Note: gcore requires sudo to attach to a process. We could set kernel.yama.ptrace_scope to 0 using sysctl. This would allow gcore to attach to a process without sudo. However, be warned that this should be used with caution as it’s a security risk. Any process would be able to use the ptrace system call and examine any programs internals.

6. Introduction to coredumpctl

In this section, we’ll introduce a utility called coredumpctl. In contrast to manually configuring a core dump, coredumpctl automatically manages core dumps. coredumpctl records the core dumps themselves and maintains a history of crashes.

In the following sections, we’ll assume that coredumpctl is already installed on the system.

6.1. Configuring coredumpctl

coredumpctl comes with a service called systemd-coredump. This is a service that acquires the core dump, then processes it to extract metadata out of it. It then stores this information under /var/lib/systemd/coredump/.

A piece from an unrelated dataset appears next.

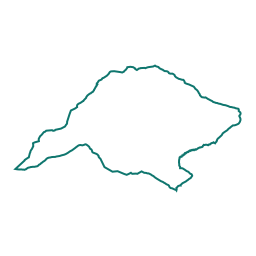 Breaza, Suceava, Romania (Natural Earth projection)
{"feature_id": "2599482B22435462631292", "entity_name": "Breaza", "entity_type": "district", "adm_level": 2, "iso_a3": "ROU", "parent_name": "Romania", "parent_adm1": "Suceava", "projection": "natural_earth1", "projection_center": [25.34, 47.631], "detail": "fine", "context": "isolated", "style": "outline", "palette": "teal", "viewbox_px": 256, "rotation_deg": 0, "n_neighbors": 0, "source": "geoboundaries", "source_scale": "gbopen_adm2", "svg_char_len": 5752}
<svg xmlns="http://www.w3.org/2000/svg" viewBox="0 0 256 256"><path d="M192.2,175.8L191.7,174.4L191.5,174.2L190.4,173.8L189.9,173.5L189.0,172.4L188.0,171.6L186.7,171.1L185.0,169.9L184.5,169.5L183.9,169.2L182.7,168.4L181.8,168.2L180.1,168.2L180.1,166.8L179.7,166.2L179.3,165.7L179.2,165.0L179.3,164.2L179.0,162.6L179.1,160.0L179.3,159.5L179.3,159.0L179.6,158.3L179.7,157.7L179.6,157.4L179.9,157.1L180.5,156.9L180.6,156.6L181.1,156.6L181.4,156.8L181.6,156.8L181.9,156.1L182.5,155.7L182.5,155.4L183.1,155.5L183.2,155.4L183.2,155.1L183.7,154.8L183.7,154.5L183.9,154.5L184.1,154.6L184.4,154.6L184.5,154.5L184.5,154.1L184.8,153.9L184.7,153.4L184.8,153.2L185.0,153.2L185.2,153.4L185.4,153.4L185.5,153.1L185.8,153.1L185.8,152.8L186.5,152.7L186.9,152.4L187.1,152.2L187.3,152.2L187.3,151.9L187.5,151.8L187.8,151.8L188.1,152.0L188.3,152.0L188.5,151.9L188.5,151.7L188.8,151.2L189.2,150.9L189.6,150.9L189.8,150.6L190.0,150.4L190.4,150.4L190.6,150.8L190.8,150.7L190.8,150.4L191.3,150.4L191.3,150.1L191.7,150.0L192.1,150.2L192.7,150.1L192.7,149.8L192.9,149.8L193.4,150.0L193.4,149.8L193.5,149.7L193.9,149.9L194.1,150.1L194.4,149.9L194.8,149.9L194.9,149.5L195.3,149.3L195.6,149.6L196.3,149.6L196.6,149.3L196.8,149.2L197.8,148.5L198.2,148.1L198.7,148.1L199.0,147.8L199.5,147.5L200.1,147.4L200.5,147.5L201.3,147.1L201.9,147.1L202.1,147.0L202.6,146.7L202.9,145.8L203.2,145.5L203.6,145.3L203.8,144.9L204.1,145.0L204.4,145.0L204.7,145.0L204.9,144.9L205.5,144.8L205.8,144.7L206.9,144.8L207.3,144.9L207.5,145.1L208.4,145.2L208.7,144.9L208.9,144.5L209.1,144.5L209.6,144.4L210.1,144.4L210.4,144.2L210.5,143.8L211.0,143.4L211.5,143.2L211.8,143.0L212.9,142.9L213.0,142.7L213.4,142.7L213.6,142.4L215.1,143.3L215.6,142.5L216.5,141.6L216.7,141.1L216.9,140.7L216.8,140.4L217.0,140.1L217.4,139.2L218.2,138.3L219.0,137.7L221.7,135.2L222.5,133.8L222.7,133.4L224.4,132.1L226.7,130.6L227.5,130.0L228.4,128.9L229.2,128.3L229.7,128.0L230.0,127.8L230.3,127.4L232.9,125.4L233.7,125.4L234.7,125.3L236.5,124.7L238.4,123.8L239.0,123.2L240.0,121.6L240.1,121.0L240.4,120.4L240.5,119.0L240.1,117.8L239.3,116.1L239.4,115.6L240.3,114.6L240.6,113.4L240.3,112.4L238.7,111.0L238.7,110.8L238.8,109.9L238.6,109.2L238.4,108.8L235.5,108.2L234.5,107.7L233.8,107.6L233.1,107.5L231.1,107.0L230.3,107.0L229.4,106.7L228.4,106.2L225.4,105.2L223.2,104.9L220.1,103.8L219.6,103.8L218.3,103.5L217.2,103.0L215.9,102.9L214.7,102.4L213.2,102.0L212.2,101.1L210.3,100.2L208.9,99.4L208.0,99.0L205.6,97.4L204.7,97.6L204.1,97.5L202.0,97.2L201.4,96.8L200.0,95.3L199.7,94.2L198.7,92.8L198.2,91.7L197.2,90.3L195.9,89.2L195.3,88.8L195.1,88.5L194.7,87.8L193.7,86.6L191.0,85.4L189.1,84.5L186.8,83.8L185.8,83.4L185.2,83.1L184.7,82.7L184.7,82.0L184.3,81.1L183.9,80.4L183.2,79.8L182.2,79.8L179.6,79.0L178.9,78.9L176.1,77.3L175.0,76.2L174.6,75.1L174.3,74.8L173.0,73.9L172.2,73.6L170.8,73.7L169.4,73.4L168.9,73.1L168.6,72.4L167.6,71.5L166.5,71.2L164.8,71.1L163.3,70.3L162.9,69.8L162.2,69.5L161.3,69.3L160.9,68.9L159.5,68.3L159.1,67.8L158.4,67.0L156.6,66.5L155.8,66.2L155.0,65.6L153.2,66.5L148.1,67.2L146.5,67.7L145.5,68.2L144.6,67.9L140.6,68.1L140.0,68.4L139.0,68.5L136.9,70.0L135.3,69.1L135.2,68.5L133.2,67.2L130.4,66.8L127.3,67.2L127.1,68.0L125.7,69.9L124.6,70.7L124.0,71.6L122.2,72.5L120.4,72.1L114.2,71.2L111.0,71.4L110.0,71.9L109.3,72.7L109.0,73.5L106.9,75.7L103.5,77.9L102.7,78.1L102.1,78.6L101.7,79.4L101.0,79.8L98.8,80.7L98.1,81.8L97.6,82.7L96.8,83.4L97.0,84.0L96.9,84.2L97.2,84.4L96.7,84.9L96.5,85.4L96.7,85.6L96.0,86.7L95.7,86.9L94.7,88.9L94.1,89.6L94.0,90.3L93.0,91.5L92.6,92.1L91.6,92.4L90.8,93.3L89.7,93.7L87.3,95.6L86.9,96.3L86.2,97.2L86.1,97.9L84.2,99.8L83.6,100.6L83.3,101.1L82.7,101.2L81.9,101.9L80.2,103.0L79.2,103.4L78.1,104.1L77.6,104.5L77.3,104.9L77.0,105.9L77.1,107.1L76.8,107.2L76.0,107.9L74.7,108.7L70.9,110.5L69.5,114.3L67.1,121.8L67.1,122.9L66.9,123.8L66.0,124.9L65.0,126.5L61.0,128.6L55.4,129.8L54.7,130.5L53.1,130.8L52.1,130.2L46.2,130.7L44.8,131.9L43.9,132.1L43.2,132.9L42.5,133.8L41.3,135.2L40.3,136.0L39.3,137.7L38.7,139.0L38.9,141.2L34.9,142.3L33.1,143.1L33.0,143.3L33.2,144.6L33.2,146.5L32.6,147.4L32.4,148.0L32.0,148.8L30.9,150.4L30.4,151.4L30.3,152.3L29.8,153.3L28.8,157.4L28.1,157.7L25.4,159.5L24.7,160.0L24.6,160.5L15.4,169.0L17.1,169.3L19.4,169.5L21.4,169.4L22.2,169.6L23.5,169.6L24.5,169.8L25.4,169.4L26.1,169.2L26.4,168.8L27.1,168.4L27.7,167.9L29.0,167.5L29.7,167.4L30.9,167.0L31.5,167.0L32.7,166.8L34.6,166.8L36.2,166.4L36.9,166.4L38.3,165.6L38.8,164.9L39.2,164.6L39.7,164.4L40.3,164.1L41.2,163.1L41.7,162.9L43.1,161.7L44.3,161.0L45.4,160.1L46.5,158.8L47.7,158.0L48.5,157.8L48.9,157.6L50.0,157.5L52.1,157.0L55.2,156.9L56.4,156.5L59.6,156.0L61.7,155.3L64.2,154.7L64.6,154.5L65.5,154.2L67.8,152.9L69.9,151.4L72.0,150.3L75.4,147.8L76.2,147.1L76.7,146.8L77.8,145.9L79.1,145.2L79.8,145.1L80.4,145.0L82.1,145.3L82.6,145.3L84.2,144.8L85.3,144.3L85.6,144.3L86.4,144.6L87.8,145.6L89.2,146.8L89.6,147.8L90.4,149.0L91.1,149.2L91.5,149.6L92.0,150.7L92.2,151.7L92.6,152.3L93.5,152.8L94.2,153.0L95.4,153.5L96.5,153.9L97.5,154.6L97.8,154.9L98.7,156.1L98.7,156.3L98.6,156.7L99.0,157.4L99.7,158.1L100.4,158.7L104.5,167.1L112.5,171.7L117.6,171.2L124.3,174.0L126.7,174.8L128.8,173.9L130.9,172.8L131.5,173.4L132.4,173.8L135.9,173.6L137.5,173.8L138.2,173.3L141.6,171.4L144.2,172.8L146.1,172.9L147.1,173.3L147.6,173.4L148.6,173.4L150.9,174.5L151.9,175.3L153.5,176.1L154.8,177.3L156.4,178.4L161.0,181.2L162.8,181.9L163.9,182.6L164.4,183.0L165.2,183.3L166.3,184.2L168.4,185.1L168.9,185.6L169.1,186.0L169.2,186.4L169.5,187.0L170.5,188.0L170.8,188.1L172.1,188.3L174.9,189.6L176.0,189.9L176.4,190.4L176.7,189.1L176.4,187.9L177.0,187.4L178.1,186.1L179.7,185.5L180.5,185.5L180.4,185.2L182.5,183.2L185.8,181.5L186.9,180.6L188.0,179.9L189.0,179.0L190.7,178.0L192.2,175.8Z" fill="none" stroke="#0f766e" stroke-width="2"/></svg>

We can check whether or not this service is configured by checking the kernel.core_pattern:

$ sysctl -n kernel.core_pattern
|/lib/systemd/systemd-coredump %P %u %g %s %t 9223372036854775808 %h

We’ve confirmed that kernel.core_pattern is set to use systemd-coredump. This tells the kernel to pass any information related to core dumps to systemd-coredump.

To try coredumpctl, we first we need to generate a new core dump:

$ sleep 500 &
[1] 2826
$ kill -s SIGTRAP $(pgrep sleep)
[1]+  Trace/breakpoint trap (core dumped) sleep 500
$ coredumpctl
TIME                            PID   UID   GID SIG COREFILE  EXE
Sun 2020-06-28 18:52:59 BST    2826  1000  1000   5 present   /usr/bin/sleep

This is really cool. By trying out coredumpctl we can see that we have a history of crashes!

6.2. Extracting a Core Dump File from History

To extract a core dump file for a specific crash we can use either a PID, the name of executable, or time of the crash. As an example, let’s attempt to save the core dump of sleep using a PID:

$ coredumpctl dump 2826 --output=core.dump
           PID: 2826 (sleep)
           UID: 1000 (user)
           ...
                Stack trace of thread 2826:
                #0  0x00007f7ec62f730e __GI___clock_nanosleep (libc.so.6 + 0xe030e)
                #1  0x00007f7ec62fceb7 __GI___nanosleep (libc.so.6 + 0xe5eb7)
           ...

In addition to the core dump file, we can see a short summary followed by a stack trace. This comes from the pre-processing of the core dump by systemd-coredump.

6.3. Running a Debug Session With coredumpctl

Let’s see how we can launch a debugging session by using the debug command:

$ coredumpctl debug 2826
...
Reading symbols from /usr/bin/sleep...
(No debugging symbols found in /usr/bin/sleep)
[New LWP 2959]
Core was generated by `sleep 500'.
Program terminated with signal SIGTRAP, Trace/breakpoint trap.
...
(gdb)

Notice how gdb was opened automatically with the core dump file loaded.

To inspect the crash, let’s type in “disassemble”. As a result, we can see the following disassembly:

Dump of assembler code for function __GI___clock_nanosleep:
<__GI___clock_nanosleep+80>
   0x00007fb71b22c307 <+39>:    mov    eax,0xe6
   0x00007fb71b22c30c <+44>:    syscall
=> 0x00007fb71b22c30e <+46>:    mov    edx,eax

We can see, there’s “mov wax, 0xe6″ followed by a syscall instruction. Looking at the list of syscalls, it seems that 230 (0xe6) is the clock_nanosleep syscall. This is the point where the core dump was captured.

7. Conclusion

In this tutorial, we’ve explored how to configure core dumps. Later on, we explored the utility coredumpctl, which makes it much easier to manage core dumps.